According to a report by The Nielsen Company, conventional thinking is all wrong.
“Boomers are an affluent group who adopt technology with enthusiasm (think about the number of parents or grandparents who regularly send e-mails or upload photos to Facebook and other sites). They have also shown a willingness to try new brands and products.”
The report goes on to say that Boomers spend 38.5% of the money spent on consumer packaged goods but less than 5% of ad dollars are being spent to market to this group.
Much of the problem comes from the fact that our advertising models are based on demographics that simply aren’t the norm anymore.
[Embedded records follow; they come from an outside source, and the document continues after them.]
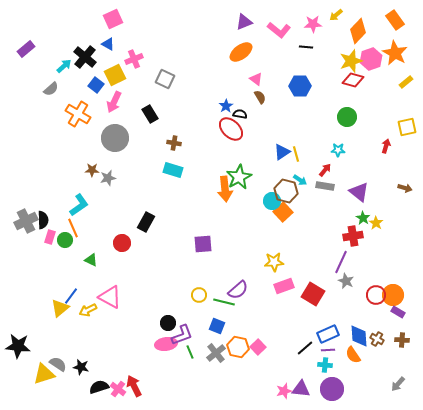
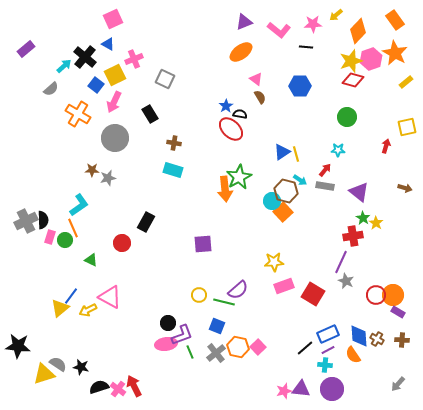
purple line at (328, 350): rotated 24 degrees counterclockwise
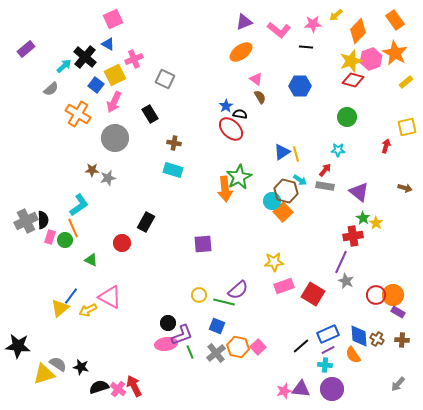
black line at (305, 348): moved 4 px left, 2 px up
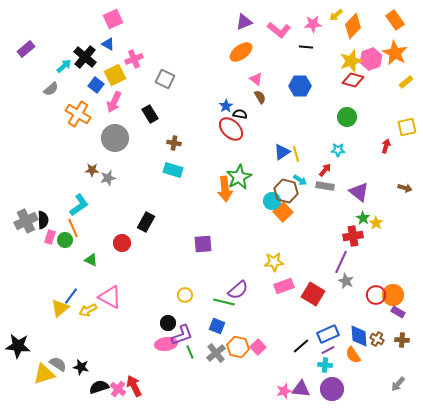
orange diamond at (358, 31): moved 5 px left, 5 px up
yellow circle at (199, 295): moved 14 px left
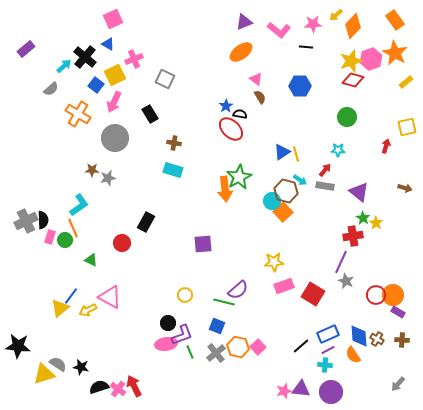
purple circle at (332, 389): moved 1 px left, 3 px down
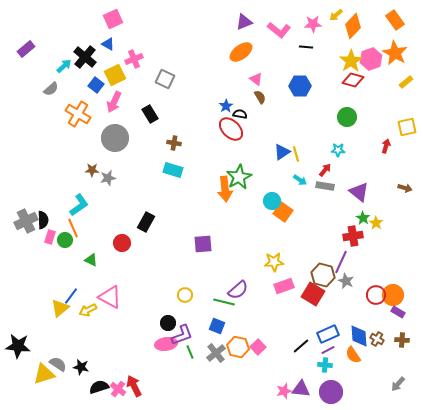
yellow star at (351, 61): rotated 15 degrees counterclockwise
brown hexagon at (286, 191): moved 37 px right, 84 px down
orange square at (283, 212): rotated 12 degrees counterclockwise
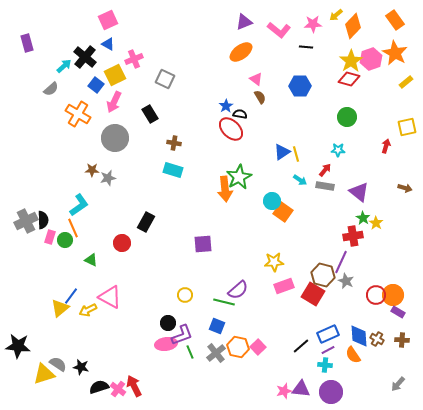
pink square at (113, 19): moved 5 px left, 1 px down
purple rectangle at (26, 49): moved 1 px right, 6 px up; rotated 66 degrees counterclockwise
red diamond at (353, 80): moved 4 px left, 1 px up
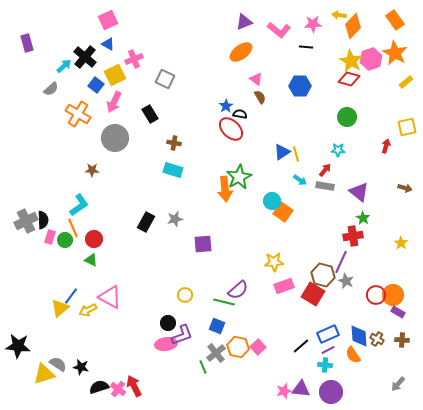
yellow arrow at (336, 15): moved 3 px right; rotated 48 degrees clockwise
yellow star at (351, 61): rotated 10 degrees counterclockwise
gray star at (108, 178): moved 67 px right, 41 px down
yellow star at (376, 223): moved 25 px right, 20 px down
red circle at (122, 243): moved 28 px left, 4 px up
green line at (190, 352): moved 13 px right, 15 px down
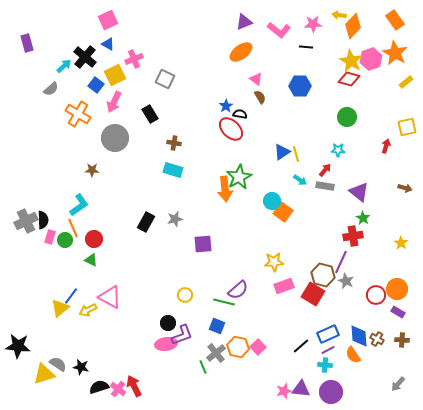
orange circle at (393, 295): moved 4 px right, 6 px up
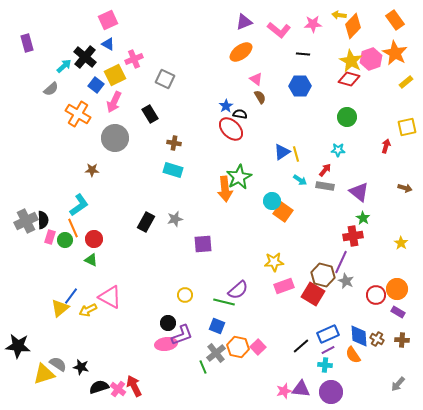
black line at (306, 47): moved 3 px left, 7 px down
Doug Anderson, Nielsen’s senior VP-research and thought leadership was quoted as saying:
“There will be a huge number of people over the age of 65, 75, and 85 over the coming decade. We’ve never had a population this big this old before. This is not something that demographers and anthropologists have tons of models sitting around that they can talk about. We as a species have never had this many older people before. It’s new ground.”
This needed shift in ad dollars isn’t just about print and TV, online marketing needs to catch up, too. The Nielsen report says that Baby Boomers watch the most video (9:34 hours per day), they make up 1/3 of all online users, social media users and Twitter users and they’re more likely to have broadband access than their younger counterparts.
It’s even more interesting to note that Boomers visit the same websites as the coveted 18-34’s, with only a slight shift in ranking when it comes to Facebook and YouTube.
What this all means is that you, as a marketer, need to start including Baby Boomers in your campaigns. They’ll buy a new Blu-ray player if you pitch it right. They’ll subscribe to your online photo sharing service and they’ll drop $200 on Twilight merchandise for the grandkids this holiday season. It appears that the only thing Baby Boomers won’t spend their money on is a savings account for their own retirement.